Back in March, school property tax was reduced by 50 per cent in B.C.’s initial response to the coronavirus pandemic. Then, on Thursday, the province announced an additional cut to commercial property tax, for schools, will produce an average 25 per cent reduction in 2020 property taxes to cope with COVID-19.
Further, Finance minister Carole James announced that late payment deadline for property taxes is extended to Oct. 1 without penalty.
While Maple Ridge Mayor Michael Morden said it’s “a positive first step” to address the economic hardship we face resulting from COVID-19, he said it’s not enough yet.
Local governments are asked the province to enact a universal approach to the property tax deferment program.
The delayed penalty date of Oct. 1, 2020 for commercial and industrial properties does provide a “measure of relief,” he said.
However, municipalities including Maple Ridge will continue to work with senior governments to seek further sustainable and affordable solutions, Morden added.
“There has been a strong collaboration between all levels of government throughout the COVID-19 health emergency,” the mayor said.
“We will continue to advocate in response to citizens and businesses’ needs.
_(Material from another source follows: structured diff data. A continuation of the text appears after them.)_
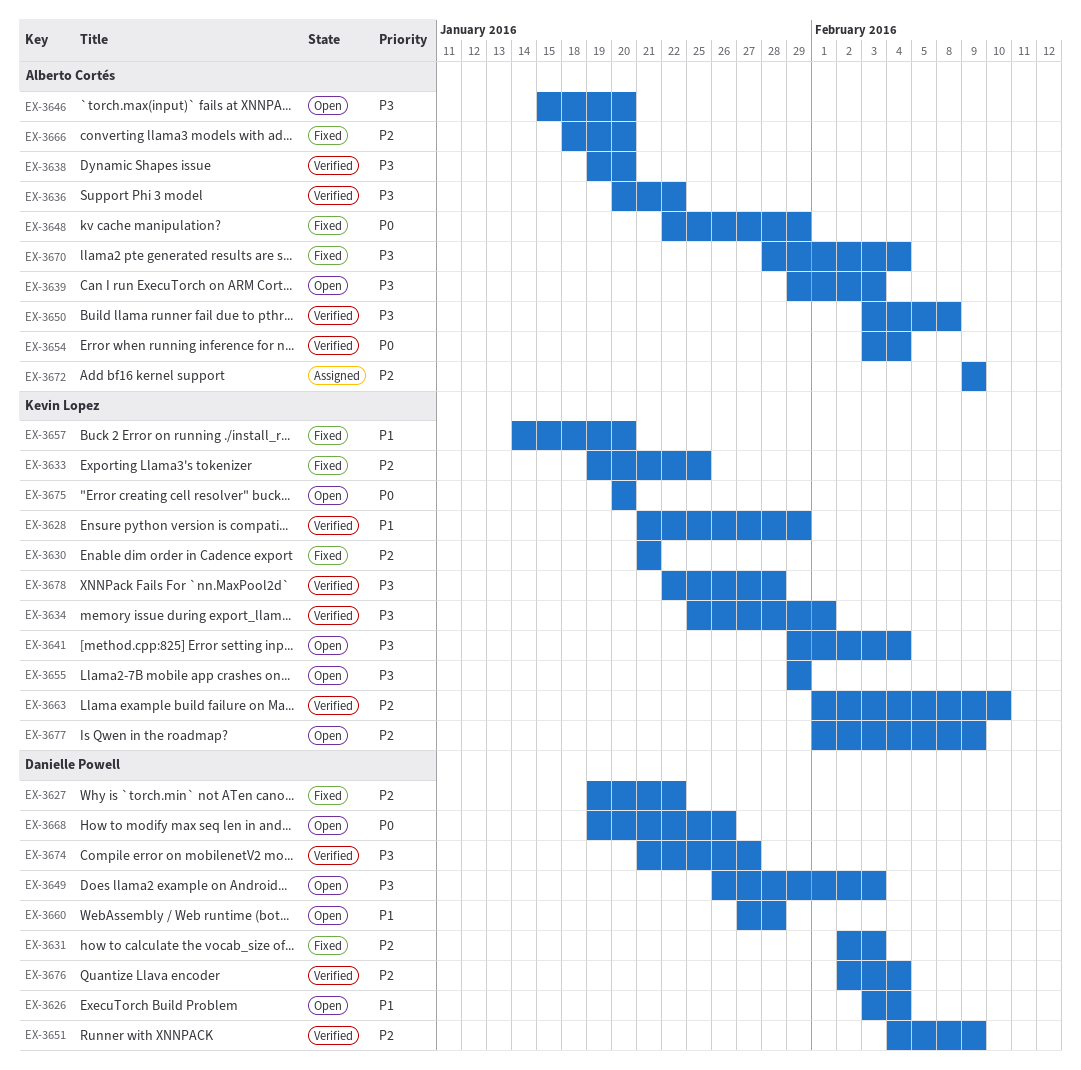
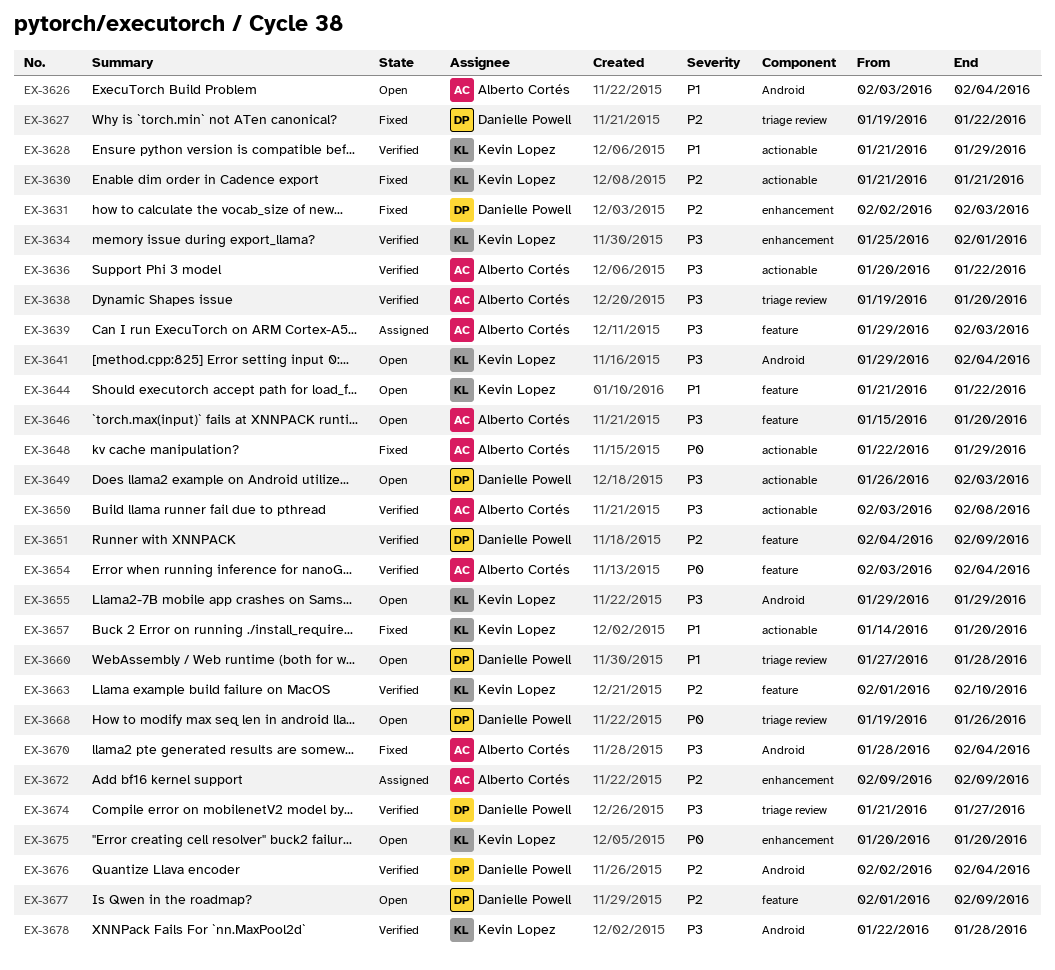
EX-3626, owner: Danielle Powell -> Alberto Cortés
EX-3633: present -> none
EX-3639, status: Open -> Assigned
EX-3644: none -> present
EX-3666: present -> none
EX-3677, owner: Kevin Lopez -> Danielle Powell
Our priority to date has been following the directions of Dr. Henry to ensure best health for all. In addition, preparatory work is ongoing to ensure our city is best positioned for a healthy economy when coming out of this unprecedented time.”
So, in the coming weeks Maple Ridge council will consider a recommendation to align all property classes penalty dates to Oct. 1, while still keeping the July 2 due date as described in the province’s recent announcement.
Local governments are responsible for collection of school taxes, transit levies and regional fees associated with the delivery of utilities. In addition, we collect revenue to fund local essential services such as police, fire, water, sewer and road maintenance.
Morden predicts further work will be considered as the details of the province’s framework become better known.